=== EXERCISE DETAILS ===
Although pictures appear in the records, the copy must leave them out and match everything else exactly.
++++++++++++++++++++
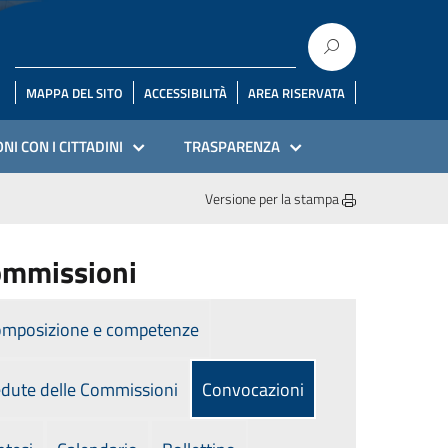
MAPPA DEL SITO
ACCESSIBILITÀ
AREA RISERVATA
NI CON I CITTADINI
TRASPARENZA
Versione per la stampa
mmissioni
mposizione e competenze
dute delle Commissioni
Convocazioni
++++++++++++++++++++
=== YOUR SOLUTION ===
MAPPA DEL SITO
ACCESSIBILITÀ
AREA RISERVATA
NI CON I CITTADINI
TRASPARENZA
Versione per la stampa
mmissioni
mposizione e competenze
dute delle Commissioni
Convocazioni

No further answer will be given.